Trasformazione digitale delle imprese e digitalizzazione dei servizi pubblici
Ai 2 miliardi di euro messi a bilancio europeo per lo sviluppo delle infrastrutture digitali, dovrà corrispondere, nei piani dell’Unione, una più forte cultura digitale da parte di imprese e cittadini. Secondo Eurostat, solo il 36% delle imprese dell'UE ha utilizzato servizi cloud nel 2020, per lo più per operazioni semplici come l’archiviazione di file. Una percentuale che l’UE vorrebbe far salire al 75% entro il 2030, insieme a un aumento di 30 punti percentuali della quota di Pmi europee con un livello di base di intensità digitale, oggi ferma al 61%, e al raddoppio del numero di "unicorni" europei. Le start-up tech, in Europa, dal valore di almeno 1 miliardo di dollari sono infatti solamente il 10% di tutte quelle nel mondo, 60 contro le 265 negli Stati Uniti e le 204 in Cina. Un gap frutto della diversa scala dei finanziamenti di venture capital disponibili per la crescita imprenditoriale: 136 miliardi di dollari negli Stati Uniti vs 39 miliardi in Europa. Infine, entro il 2030, la Commissione punta a garantire per tutti gli europei la possibilità di accesso alla propria cartella clinica in forma elettronica e a estendere l’utilizzo dell'identificazione digitale all'80% dei cittadini.

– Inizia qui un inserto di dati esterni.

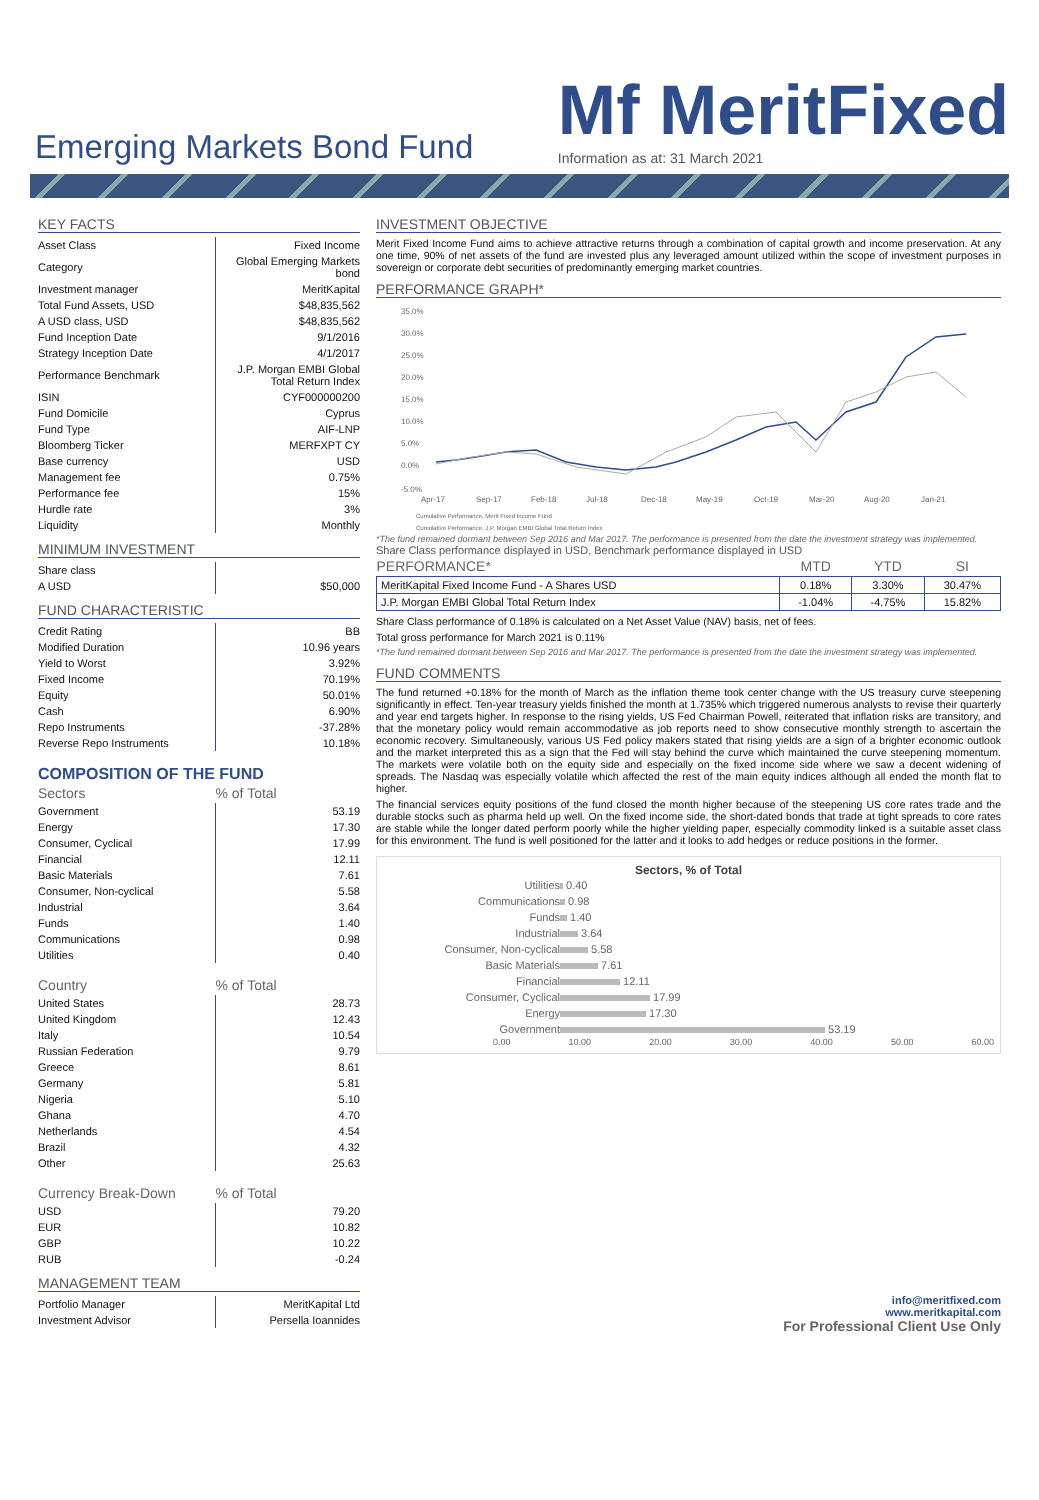Emerging Markets Bond Fund
Mf MeritFixed
Information as at: 31 March 2021
KEY FACTS
| Asset Class | Fixed Income |
| Category | Global Emerging Markets bond |
| Investment manager | MeritKapital |
| Total Fund Assets, USD | $48,835,562 |
| A USD class, USD | $48,835,562 |
| Fund Inception Date | 9/1/2016 |
| Strategy Inception Date | 4/1/2017 |
| Performance Benchmark | J.P. Morgan EMBI Global Total Return Index |
| ISIN | CYF000000200 |
| Fund Domicile | Cyprus |
| Fund Type | AIF-LNP |
| Bloomberg Ticker | MERFXPT CY |
| Base currency | USD |
| Management fee | 0.75% |
| Performance fee | 15% |
| Hurdle rate | 3% |
| Liquidity | Monthly |
MINIMUM INVESTMENT
| Share class | |
| A USD | $50,000 |
FUND CHARACTERISTIC
| Credit Rating | BB |
| Modified Duration | 10.96 years |
| Yield to Worst | 3.92% |
| Fixed Income | 70.19% |
| Equity | 50.01% |
| Cash | 6.90% |
| Repo Instruments | -37.28% |
| Reverse Repo Instruments | 10.18% |
COMPOSITION OF THE FUND
| Sectors | % of Total |
| --- | --- |
| Government | 53.19 |
| Energy | 17.30 |
| Consumer, Cyclical | 17.99 |
| Financial | 12.11 |
| Basic Materials | 7.61 |
| Consumer, Non-cyclical | 5.58 |
| Industrial | 3.64 |
| Funds | 1.40 |
| Communications | 0.98 |
| Utilities | 0.40 |
| Country | % of Total |
| --- | --- |
| United States | 28.73 |
| United Kingdom | 12.43 |
| Italy | 10.54 |
| Russian Federation | 9.79 |
| Greece | 8.61 |
| Germany | 5.81 |
| Nigeria | 5.10 |
| Ghana | 4.70 |
| Netherlands | 4.54 |
| Brazil | 4.32 |
| Other | 25.63 |
| Currency Break-Down | % of Total |
| --- | --- |
| USD | 79.20 |
| EUR | 10.82 |
| GBP | 10.22 |
| RUB | -0.24 |
MANAGEMENT TEAM
| Portfolio Manager | MeritKapital Ltd |
| Investment Advisor | Persella Ioannides |
INVESTMENT OBJECTIVE
Merit Fixed Income Fund aims to achieve attractive returns through a combination of capital growth and income preservation. At any one time, 90% of net assets of the fund are invested plus any leveraged amount utilized within the scope of investment purposes in sovereign or corporate debt securities of predominantly emerging market countries.
PERFORMANCE GRAPH*
35.0%
30.0%
25.0%
20.0%
15.0%
10.0%
5.0%
0.0%
-5.0%
Apr-17
Sep-17
Feb-18
Jul-18
Dec-18
May-19
Oct-19
Mar-20
Aug-20
Jan-21
Cumulative Performance, Merit Fixed Income Fund
Cumulative Performance, J.P. Morgan EMBI Global Total Return Index
*The fund remained dormant between Sep 2016 and Mar 2017. The performance is presented from the date the investment strategy was implemented.
Share Class performance displayed in USD, Benchmark performance displayed in USD
| PERFORMANCE* | MTD | YTD | SI |
| --- | --- | --- | --- |
| MeritKapital Fixed Income Fund - A Shares USD | 0.18% | 3.30% | 30.47% |
| J.P. Morgan EMBI Global Total Return Index | -1.04% | -4.75% | 15.82% |
Share Class performance of 0.18% is calculated on a Net Asset Value (NAV) basis, net of fees.
Total gross performance for March 2021 is 0.11%
*The fund remained dormant between Sep 2016 and Mar 2017. The performance is presented from the date the investment strategy was implemented.
FUND COMMENTS
The fund returned +0.18% for the month of March as the inflation theme took center change with the US treasury curve steepening significantly in effect. Ten-year treasury yields finished the month at 1.735% which triggered numerous analysts to revise their quarterly and year end targets higher. In response to the rising yields, US Fed Chairman Powell, reiterated that inflation risks are transitory, and that the monetary policy would remain accommodative as job reports need to show consecutive monthly strength to ascertain the economic recovery. Simultaneously, various US Fed policy makers stated that rising yields are a sign of a brighter economic outlook and the market interpreted this as a sign that the Fed will stay behind the curve which maintained the curve steepening momentum. The markets were volatile both on the equity side and especially on the fixed income side where we saw a decent widening of spreads. The Nasdaq was especially volatile which affected the rest of the main equity indices although all ended the month flat to higher.
The financial services equity positions of the fund closed the month higher because of the steepening US core rates trade and the durable stocks such as pharma held up well. On the fixed income side, the short-dated bonds that trade at tight spreads to core rates are stable while the longer dated perform poorly while the higher yielding paper, especially commodity linked is a suitable asset class for this environment. The fund is well positioned for the latter and it looks to add hedges or reduce positions in the former.
Sectors, % of Total
| Utilities | 0.40 |
| Communications | 0.98 |
| Funds | 1.40 |
| Industrial | 3.64 |
| Consumer, Non-cyclical | 5.58 |
| Basic Materials | 7.61 |
| Financial | 12.11 |
| Consumer, Cyclical | 17.99 |
| Energy | 17.30 |
| Government | 53.19 |
0.00 10.00 20.00 30.00 40.00 50.00 60.00
info@meritfixed.com
www.meritkapital.com
For Professional Client Use Only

La “Bussola per il digitale” traccia un percorso chiaro per colmare le principali lacune attualmente esistenti nella strategia digitale europea. Solo muovendosi verso gli obiettivi in essa indicati e attivando forti partnership digitali internazionali, l’UE sarà in grado di proiettare sulla scena mondiale il proprio modello per la trasformazione digitale. Fondamentale in questo percorso sarà il varo rapido di progetti multinazionali in cui confluiscano investimenti a carico del bilancio dell'UE, degli Stati membri e del settore privato. In questo senso, l’effettivo utilizzo dei fondi del Recovery Fund rappresenterà un primo banco di prova delle rinnovate ambizioni digitali europee.